There is an inherent problematic in the media-fuelled protests and street demonstrations - these are characterised by depoliticised demands and fragmented mobilisations, played to create an "echo chamber" effect for the media's purposes. However, it is not as if they do not create a space for expanding popular struggle, something that progressives should be aware of and must utilise.

In 2011 and 2012, a set of protests took place across India that has resulted in confused responses from the left and right alike of the political spectrum. The best-known examples of this wave were the anti-rape protests of December 2012 and the Anna Hazare-led anti-corruption protests in 2011 and 2012, but such protests have occurred in the past and are likely to become more common. The debate revolves around those who defend these mobilisations as “spontaneous” expressions of “people’s anger” with the political system, promising a “new politics”, and those who dismiss them as being “middle class”, urban, reactionary and irrelevant.
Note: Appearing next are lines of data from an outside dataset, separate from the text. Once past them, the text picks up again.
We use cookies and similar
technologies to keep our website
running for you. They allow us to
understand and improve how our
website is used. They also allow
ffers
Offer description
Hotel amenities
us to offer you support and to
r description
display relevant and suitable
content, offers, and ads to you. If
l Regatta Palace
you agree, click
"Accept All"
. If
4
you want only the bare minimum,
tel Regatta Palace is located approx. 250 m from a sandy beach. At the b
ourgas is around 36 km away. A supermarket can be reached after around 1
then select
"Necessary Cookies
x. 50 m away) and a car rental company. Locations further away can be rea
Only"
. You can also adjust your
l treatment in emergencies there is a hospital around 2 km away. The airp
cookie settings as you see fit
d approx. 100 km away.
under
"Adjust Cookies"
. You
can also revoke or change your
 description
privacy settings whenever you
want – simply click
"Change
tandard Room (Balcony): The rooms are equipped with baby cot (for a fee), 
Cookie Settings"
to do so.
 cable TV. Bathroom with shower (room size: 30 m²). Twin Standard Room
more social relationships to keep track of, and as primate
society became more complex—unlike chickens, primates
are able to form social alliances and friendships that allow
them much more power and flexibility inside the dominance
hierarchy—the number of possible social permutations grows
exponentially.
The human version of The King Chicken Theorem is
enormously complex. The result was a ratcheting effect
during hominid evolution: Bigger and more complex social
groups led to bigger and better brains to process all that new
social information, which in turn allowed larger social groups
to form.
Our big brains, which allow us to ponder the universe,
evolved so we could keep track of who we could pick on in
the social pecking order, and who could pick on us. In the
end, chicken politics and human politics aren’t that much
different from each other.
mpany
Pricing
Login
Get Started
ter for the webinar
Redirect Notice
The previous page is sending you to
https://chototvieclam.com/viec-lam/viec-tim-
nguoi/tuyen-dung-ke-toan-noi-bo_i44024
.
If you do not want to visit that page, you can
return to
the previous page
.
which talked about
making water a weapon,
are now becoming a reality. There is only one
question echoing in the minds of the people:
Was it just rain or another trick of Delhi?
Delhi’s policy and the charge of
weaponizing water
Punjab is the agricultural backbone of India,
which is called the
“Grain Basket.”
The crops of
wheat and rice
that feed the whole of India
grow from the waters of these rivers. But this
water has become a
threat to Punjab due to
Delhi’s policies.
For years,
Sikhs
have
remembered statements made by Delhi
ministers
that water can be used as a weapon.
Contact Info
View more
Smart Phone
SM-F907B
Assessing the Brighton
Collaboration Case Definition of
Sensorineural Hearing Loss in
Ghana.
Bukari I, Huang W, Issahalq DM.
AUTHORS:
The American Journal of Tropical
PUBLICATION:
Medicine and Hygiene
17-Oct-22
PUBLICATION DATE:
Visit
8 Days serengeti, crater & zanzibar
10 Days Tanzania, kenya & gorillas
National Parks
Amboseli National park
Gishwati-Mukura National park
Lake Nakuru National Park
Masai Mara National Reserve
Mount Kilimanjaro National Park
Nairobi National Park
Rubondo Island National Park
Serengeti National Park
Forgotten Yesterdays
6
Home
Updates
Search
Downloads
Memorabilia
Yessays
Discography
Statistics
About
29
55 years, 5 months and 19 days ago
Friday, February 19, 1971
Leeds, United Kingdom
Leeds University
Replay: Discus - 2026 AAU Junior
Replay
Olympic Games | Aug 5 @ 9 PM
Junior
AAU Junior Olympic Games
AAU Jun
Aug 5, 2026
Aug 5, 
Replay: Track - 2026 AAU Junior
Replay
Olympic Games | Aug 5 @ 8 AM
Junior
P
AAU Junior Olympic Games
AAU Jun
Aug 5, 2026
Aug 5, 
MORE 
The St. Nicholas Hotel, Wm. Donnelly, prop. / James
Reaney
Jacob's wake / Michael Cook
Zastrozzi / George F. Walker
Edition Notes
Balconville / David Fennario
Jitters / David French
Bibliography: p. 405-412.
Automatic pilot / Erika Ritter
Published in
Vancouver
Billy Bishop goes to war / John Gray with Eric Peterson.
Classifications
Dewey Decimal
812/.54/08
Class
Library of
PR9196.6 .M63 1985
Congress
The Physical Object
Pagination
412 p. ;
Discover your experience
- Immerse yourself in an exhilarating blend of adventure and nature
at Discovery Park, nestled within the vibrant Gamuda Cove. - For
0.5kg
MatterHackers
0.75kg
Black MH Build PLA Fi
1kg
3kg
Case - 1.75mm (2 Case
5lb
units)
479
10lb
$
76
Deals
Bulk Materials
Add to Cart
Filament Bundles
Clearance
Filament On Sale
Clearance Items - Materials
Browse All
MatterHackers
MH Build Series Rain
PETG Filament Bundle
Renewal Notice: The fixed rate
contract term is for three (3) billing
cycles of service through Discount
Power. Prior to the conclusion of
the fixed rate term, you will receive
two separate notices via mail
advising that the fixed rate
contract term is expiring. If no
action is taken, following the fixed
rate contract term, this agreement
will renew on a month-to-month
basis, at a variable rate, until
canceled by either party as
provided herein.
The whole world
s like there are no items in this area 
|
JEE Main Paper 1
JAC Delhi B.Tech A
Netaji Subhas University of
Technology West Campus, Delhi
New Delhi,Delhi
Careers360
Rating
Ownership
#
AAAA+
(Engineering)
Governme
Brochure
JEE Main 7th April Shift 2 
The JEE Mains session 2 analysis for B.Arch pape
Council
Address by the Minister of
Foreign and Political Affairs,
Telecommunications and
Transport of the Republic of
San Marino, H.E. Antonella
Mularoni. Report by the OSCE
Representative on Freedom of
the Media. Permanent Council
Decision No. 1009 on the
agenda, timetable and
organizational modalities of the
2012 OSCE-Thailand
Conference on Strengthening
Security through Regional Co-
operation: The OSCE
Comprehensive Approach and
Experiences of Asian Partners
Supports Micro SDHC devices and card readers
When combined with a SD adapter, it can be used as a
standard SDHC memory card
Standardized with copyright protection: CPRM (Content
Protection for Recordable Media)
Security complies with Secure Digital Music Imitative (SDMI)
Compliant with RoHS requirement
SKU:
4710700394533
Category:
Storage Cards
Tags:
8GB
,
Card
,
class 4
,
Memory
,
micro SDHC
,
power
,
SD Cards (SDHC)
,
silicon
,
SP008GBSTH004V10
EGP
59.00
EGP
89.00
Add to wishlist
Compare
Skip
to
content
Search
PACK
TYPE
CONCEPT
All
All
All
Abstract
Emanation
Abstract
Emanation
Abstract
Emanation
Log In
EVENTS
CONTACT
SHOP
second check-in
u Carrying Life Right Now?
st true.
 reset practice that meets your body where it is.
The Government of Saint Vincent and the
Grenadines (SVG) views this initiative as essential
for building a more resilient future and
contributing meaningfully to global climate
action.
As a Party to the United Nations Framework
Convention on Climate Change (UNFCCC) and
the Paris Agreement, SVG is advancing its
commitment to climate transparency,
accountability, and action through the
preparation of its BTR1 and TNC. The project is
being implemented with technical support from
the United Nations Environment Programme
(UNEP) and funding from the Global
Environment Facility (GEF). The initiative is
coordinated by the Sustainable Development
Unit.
The resulting divide often crosses traditional political lines.

But neither of these positions adequately captures the nature of these protests. Commentators who criticise them as irrelevant and “middle class” ignore some of their undoubtedly significant features – their wide geographic spread; their tendency to become flashpoints for public perception and debate; and the fact that they seem to both articulate and create a new “common sense”. Those who support these movements as expressions of “people’s anger”, however, face even more difficulties. In particular, why did these “spontaneous” protests happen at this particular time? How is it that these ostensibly historic protests have so little concrete impact? Moreover, if one believes that these protests were a reflection of overall “popular anger”, one has to contend with the fact that the numbers were actually not very large (by Indian standards), and were undeniably limited in their social base.